• **What the exercise asks**
Whenever a line of the data below holds the string "immediately", copy that line.

(Recorded data)
┄┄┄┄┄┄┄┄┄┄┄┄┄┄┄┄┄┄┄┄
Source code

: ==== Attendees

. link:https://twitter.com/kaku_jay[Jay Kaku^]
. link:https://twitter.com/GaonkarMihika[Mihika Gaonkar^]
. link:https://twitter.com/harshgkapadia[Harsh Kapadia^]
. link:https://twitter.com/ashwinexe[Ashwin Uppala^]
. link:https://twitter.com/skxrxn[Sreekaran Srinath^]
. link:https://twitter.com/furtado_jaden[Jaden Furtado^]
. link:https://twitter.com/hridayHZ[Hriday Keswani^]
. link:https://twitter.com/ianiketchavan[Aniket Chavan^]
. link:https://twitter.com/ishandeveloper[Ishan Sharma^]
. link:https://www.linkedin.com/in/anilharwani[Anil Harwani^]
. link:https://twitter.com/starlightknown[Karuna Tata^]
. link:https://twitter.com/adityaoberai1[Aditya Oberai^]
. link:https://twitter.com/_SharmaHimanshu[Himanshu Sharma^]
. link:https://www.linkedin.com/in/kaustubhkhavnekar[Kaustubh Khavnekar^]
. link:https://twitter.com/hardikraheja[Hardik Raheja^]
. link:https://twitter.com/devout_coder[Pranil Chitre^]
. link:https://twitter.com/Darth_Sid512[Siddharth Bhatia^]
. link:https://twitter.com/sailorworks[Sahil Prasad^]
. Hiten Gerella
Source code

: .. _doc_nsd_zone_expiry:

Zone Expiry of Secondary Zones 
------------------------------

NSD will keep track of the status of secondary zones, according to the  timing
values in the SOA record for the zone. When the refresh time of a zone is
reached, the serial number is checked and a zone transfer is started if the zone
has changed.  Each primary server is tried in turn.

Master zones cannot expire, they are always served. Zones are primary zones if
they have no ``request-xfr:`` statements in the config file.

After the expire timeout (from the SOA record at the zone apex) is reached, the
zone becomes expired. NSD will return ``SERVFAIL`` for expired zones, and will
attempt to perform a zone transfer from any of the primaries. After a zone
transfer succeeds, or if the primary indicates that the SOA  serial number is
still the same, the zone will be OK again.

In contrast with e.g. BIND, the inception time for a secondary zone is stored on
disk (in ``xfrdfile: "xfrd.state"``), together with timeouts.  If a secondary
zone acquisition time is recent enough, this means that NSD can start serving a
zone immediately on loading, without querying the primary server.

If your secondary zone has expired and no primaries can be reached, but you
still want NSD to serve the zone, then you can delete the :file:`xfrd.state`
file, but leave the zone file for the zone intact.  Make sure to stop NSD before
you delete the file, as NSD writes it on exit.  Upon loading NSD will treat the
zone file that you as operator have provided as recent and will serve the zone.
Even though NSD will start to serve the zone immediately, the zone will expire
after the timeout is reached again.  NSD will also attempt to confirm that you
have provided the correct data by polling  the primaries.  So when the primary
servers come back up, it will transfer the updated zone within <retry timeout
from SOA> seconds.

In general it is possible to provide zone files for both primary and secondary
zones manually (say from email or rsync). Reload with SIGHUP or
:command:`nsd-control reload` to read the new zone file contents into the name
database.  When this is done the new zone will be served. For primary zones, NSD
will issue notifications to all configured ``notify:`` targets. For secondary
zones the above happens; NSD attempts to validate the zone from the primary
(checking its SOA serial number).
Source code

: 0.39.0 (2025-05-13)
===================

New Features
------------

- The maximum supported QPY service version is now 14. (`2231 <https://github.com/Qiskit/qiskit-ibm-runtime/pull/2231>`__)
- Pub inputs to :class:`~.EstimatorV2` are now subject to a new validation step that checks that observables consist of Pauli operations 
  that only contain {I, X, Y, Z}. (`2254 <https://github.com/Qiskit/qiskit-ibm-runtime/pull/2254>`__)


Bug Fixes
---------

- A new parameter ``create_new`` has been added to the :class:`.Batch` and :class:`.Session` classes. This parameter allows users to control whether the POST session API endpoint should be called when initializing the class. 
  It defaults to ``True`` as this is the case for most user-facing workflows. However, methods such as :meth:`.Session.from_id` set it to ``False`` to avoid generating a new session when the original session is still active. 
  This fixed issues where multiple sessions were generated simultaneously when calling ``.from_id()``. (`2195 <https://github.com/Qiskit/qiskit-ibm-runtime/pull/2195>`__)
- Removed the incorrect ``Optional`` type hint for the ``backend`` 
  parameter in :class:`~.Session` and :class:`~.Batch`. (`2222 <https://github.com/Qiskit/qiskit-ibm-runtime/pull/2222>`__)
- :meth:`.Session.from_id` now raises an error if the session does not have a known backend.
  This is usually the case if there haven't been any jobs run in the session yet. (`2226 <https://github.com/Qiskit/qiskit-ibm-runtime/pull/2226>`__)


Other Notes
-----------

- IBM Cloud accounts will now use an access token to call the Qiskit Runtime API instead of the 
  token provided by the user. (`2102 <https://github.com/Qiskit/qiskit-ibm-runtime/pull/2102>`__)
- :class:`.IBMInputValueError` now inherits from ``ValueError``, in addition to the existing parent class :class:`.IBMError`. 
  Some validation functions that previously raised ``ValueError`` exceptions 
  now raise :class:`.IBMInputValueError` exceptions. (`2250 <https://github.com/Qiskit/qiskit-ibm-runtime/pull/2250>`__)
┄┄┄┄┄┄┄┄┄┄┄┄┄┄┄┄┄┄┄┄
• **Expected answer**
zone immediately on loading, without querying the primary server.
Even though NSD will start to serve the zone immediately, the zone will expire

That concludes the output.